Wykonanie: The London Symphony Orchestra
Wytwórnia: Sony Classical
Rok wydania: 2002
Zawartość: 1 CD lub 1 kaseta
Czas trwania: 76:40

Dodatki: Soundtrack dostępny z czterema różnymi okładkami
Spis utworów:

  • 01. Star Wars Main Title and Ambush on Coruscant (3:46)
  • 02. Love Theme from Attack of the Clones (Across the Stars) (5:33)
  • 03. Zam the Assassin and the Chase Through Coruscant (11:07)
  • 04. Yoda and the Younglings (3:55)
  • 05. Departing Coruscant (1:44)
  • 06. Anakin and Padme (3:56)
  • 07. Jango's Escape (3:48)
  • 08. The Meadow Picnic (4:14)
  • 09. Bounty Hunter's Pursuit (3:23)
  • 10. Return to Tatooine (6:56)
  • 11. The Tusken Camp and the Homestead (5:54)
  • 12. Love Pledge and the Arena (8:29)
  • 13. Confrontation with Count Dooku and Finale (10:44)
  • 14. On the Conveyor Belt (Bonus Track) (03:07)
  • Episode II: Attack of the Clones - Across the Stars
    Singiel promocyjny
    Kompozytor i dyrygent: John Williams

    Wykonanie: The London Symphony Orchestra
    Wytwórnia: Sony Classical
    Rok wydania: 2002
    Zawartość: 1 CD

  • 01. Across the Stars (Love Theme with movie dialog and effects) (4:32) Do pobrania!
  • 02. Across the Stars (Love Theme) (2:38)
  • 03. Across the Stars (Instrumental edit) (4:21)

  • Recenzja:

    Na podstawie tekstu Joshuy Griffina z TFN
    Uwaga! Tekst zawiera spoilery!

    01. Star Wars Main Title And Ambush On Coruscant (03:46): Tutaj można się spodziewać co usłyszymy. Tradycyjne, znane fanfary podczas gdy po ekranie płyną żółte litery i kamera przesuwa się pokazując lecący statek. Utwór staje się mroczniejszy i jakby głębszy kończąc się ciekawą nutą. Stanowi dobry, tradycyjny początek filmu. W porównaniu ze ścieżką otwierającą w klasycznej trylogii daje się w tu słyszeć więcej uderzeń w talerze.

    02. Across The Stars [Love Theme] (05:33): John Williams napisał temat miłosny, który jest olśniewający.
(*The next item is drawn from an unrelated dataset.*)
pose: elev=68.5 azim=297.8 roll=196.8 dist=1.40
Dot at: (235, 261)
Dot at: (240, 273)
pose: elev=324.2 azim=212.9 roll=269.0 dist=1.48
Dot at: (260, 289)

Słodka i gorzka zarazem melodia oddająca nienawiść i nadzieję. Melodia ta, w odróżnieniu od ciężkawego Duel of the Fates z TPM jest lżejsza i bardziej odkrywcza. W tym utworze możemy wyczuć silne emocje wyrażane przez dźwięk klarnetu, oraz ciemniejsze tony. Dźwięki harfy płyną w tle prowadząc do dziwnego i zaskakującego końca utworu.

    03. Zam The Assassin And The Chase Throught Coruscant (11:07): Wspaniały utwór! Aż chce się sprawdzić, czy nikt niepowołany nie czai się z tyłu! Pełen napięcia, a potem staje się cichy. Powtarzający się dźwięk fletu zapewne dobrze komponuje się z tą sceną na filmie. Jest też gitara elektryczna! To pewnie z Coruscant... Dziwne.

    04. Yoda And The Younlings: Od razu zaje się tutaj rozpoznać temat związany z tym małym stworkiem, którego uwielbiamy i kochamy. Proste melodyjki wygrywane na flecie przypominają o pokojowym usposobieniu Zielonego Mistrza. Daje się też usłyszeć chór.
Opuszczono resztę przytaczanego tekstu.